[Job item] Please lay out the items below as a Markdown table with two columns, Row and Line. Number each row and leave out blank lines.
****
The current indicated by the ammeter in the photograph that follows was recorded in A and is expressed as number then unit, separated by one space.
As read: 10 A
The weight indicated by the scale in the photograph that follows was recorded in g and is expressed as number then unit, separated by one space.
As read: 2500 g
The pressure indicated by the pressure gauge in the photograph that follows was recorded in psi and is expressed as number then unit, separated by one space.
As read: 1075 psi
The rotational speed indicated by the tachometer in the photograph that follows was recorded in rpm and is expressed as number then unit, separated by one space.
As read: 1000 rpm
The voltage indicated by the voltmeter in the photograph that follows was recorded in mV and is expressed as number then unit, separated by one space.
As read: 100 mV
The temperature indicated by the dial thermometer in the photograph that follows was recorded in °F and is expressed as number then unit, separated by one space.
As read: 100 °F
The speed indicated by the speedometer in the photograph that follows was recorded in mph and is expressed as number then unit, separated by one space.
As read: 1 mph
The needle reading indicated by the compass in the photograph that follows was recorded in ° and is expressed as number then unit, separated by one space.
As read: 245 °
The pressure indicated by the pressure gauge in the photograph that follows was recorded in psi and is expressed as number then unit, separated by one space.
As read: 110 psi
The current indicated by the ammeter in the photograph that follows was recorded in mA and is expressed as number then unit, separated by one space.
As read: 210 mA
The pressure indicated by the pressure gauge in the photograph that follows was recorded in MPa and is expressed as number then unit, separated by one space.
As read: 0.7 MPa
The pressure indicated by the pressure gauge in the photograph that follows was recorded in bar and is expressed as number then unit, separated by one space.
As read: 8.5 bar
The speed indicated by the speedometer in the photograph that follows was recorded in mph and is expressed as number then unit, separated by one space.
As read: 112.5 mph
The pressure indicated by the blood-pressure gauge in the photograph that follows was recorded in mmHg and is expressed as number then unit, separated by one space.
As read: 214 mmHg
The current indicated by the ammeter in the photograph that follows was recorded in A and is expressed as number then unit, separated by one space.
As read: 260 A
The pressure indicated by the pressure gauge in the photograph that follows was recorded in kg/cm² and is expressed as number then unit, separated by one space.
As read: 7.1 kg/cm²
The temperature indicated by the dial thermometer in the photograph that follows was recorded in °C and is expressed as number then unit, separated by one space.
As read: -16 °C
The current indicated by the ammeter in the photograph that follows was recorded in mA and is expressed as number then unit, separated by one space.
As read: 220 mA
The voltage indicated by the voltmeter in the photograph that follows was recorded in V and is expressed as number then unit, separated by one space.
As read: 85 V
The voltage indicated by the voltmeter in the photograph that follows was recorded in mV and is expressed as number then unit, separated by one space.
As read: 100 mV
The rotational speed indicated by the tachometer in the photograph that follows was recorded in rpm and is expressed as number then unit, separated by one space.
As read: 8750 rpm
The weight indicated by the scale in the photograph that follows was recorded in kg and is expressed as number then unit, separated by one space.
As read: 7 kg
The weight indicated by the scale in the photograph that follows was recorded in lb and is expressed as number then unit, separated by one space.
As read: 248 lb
****
[Reply to the task]
| Row | Line |
|---|---|
| 1 | The current indicated by the ammeter in the photograph that follows was recorded in A and is expressed as number then unit, separated by one space. |
| 2 | As read: 10 A |
| 3 | The weight indicated by the scale in the photograph that follows was recorded in g and is expressed as number then unit, separated by one space. |
| 4 | As read: 2500 g |
| 5 | The pressure indicated by the pressure gauge in the photograph that follows was recorded in psi and is expressed as number then unit, separated by one space. |
| 6 | As read: 1075 psi |
| 7 | The rotational speed indicated by the tachometer in the photograph that follows was recorded in rpm and is expressed as number then unit, separated by one space. |
| 8 | As read: 1000 rpm |
| 9 | The voltage indicated by the voltmeter in the photograph that follows was recorded in mV and is expressed as number then unit, separated by one space. |
| 10 | As read: 100 mV |
| 11 | The temperature indicated by the dial thermometer in the photograph that follows was recorded in °F and is expressed as number then unit, separated by one space. |
| 12 | As read: 100 °F |
| 13 | The speed indicated by the speedometer in the photograph that follows was recorded in mph and is expressed as number then unit, separated by one space. |
| 14 | As read: 1 mph |
| 15 | The needle reading indicated by the compass in the photograph that follows was recorded in ° and is expressed as number then unit, separated by one space. |
| 16 | As read: 245 ° |
| 17 | The pressure indicated by the pressure gauge in the photograph that follows was recorded in psi and is expressed as number then unit, separated by one space. |
| 18 | As read: 110 psi |
| 19 | The current indicated by the ammeter in the photograph that follows was recorded in mA and is expressed as number then unit, separated by one space. |
| 20 | As read: 210 mA |
| 21 | The pressure indicated by the pressure gauge in the photograph that follows was recorded in MPa and is expressed as number then unit, separated by one space. |
| 22 | As read: 0.7 MPa |
| 23 | The pressure indicated by the pressure gauge in the photograph that follows was recorded in bar and is expressed as number then unit, separated by one space. |
| 24 | As read: 8.5 bar |
| 25 | The speed indicated by the speedometer in the photograph that follows was recorded in mph and is expressed as number then unit, separated by one space. |
| 26 | As read: 112.5 mph |
| 27 | The pressure indicated by the blood-pressure gauge in the photograph that follows was recorded in mmHg and is expressed as number then unit, separated by one space. |
| 28 | As read: 214 mmHg |
| 29 | The current indicated by the ammeter in the photograph that follows was recorded in A and is expressed as number then unit, separated by one space. |
| 30 | As read: 260 A |
| 31 | The pressure indicated by the pressure gauge in the photograph that follows was recorded in kg/cm² and is expressed as number then unit, separated by one space. |
| 32 | As read: 7.1 kg/cm² |
| 33 | The temperature indicated by the dial thermometer in the photograph that follows was recorded in °C and is expressed as number then unit, separated by one space. |
| 34 | As read: -16 °C |
| 35 | The current indicated by the ammeter in the photograph that follows was recorded in mA and is expressed as number then unit, separated by one space. |
| 36 | As read: 220 mA |
| 37 | The voltage indicated by the voltmeter in the photograph that follows was recorded in V and is expressed as number then unit, separated by one space. |
| 38 | As read: 85 V |
| 39 | The voltage indicated by the voltmeter in the photograph that follows was recorded in mV and is expressed as number then unit, separated by one space. |
| 40 | As read: 100 mV |
| 41 | The rotational speed indicated by the tachometer in the photograph that follows was recorded in rpm and is expressed as number then unit, separated by one space. |
| 42 | As read: 8750 rpm |
| 43 | The weight indicated by the scale in the photograph that follows was recorded in kg and is expressed as number then unit, separated by one space. |
| 44 | As read: 7 kg |
| 45 | The weight indicated by the scale in the photograph that follows was recorded in lb and is expressed as number then unit, separated by one space. |
| 46 | As read: 248 lb |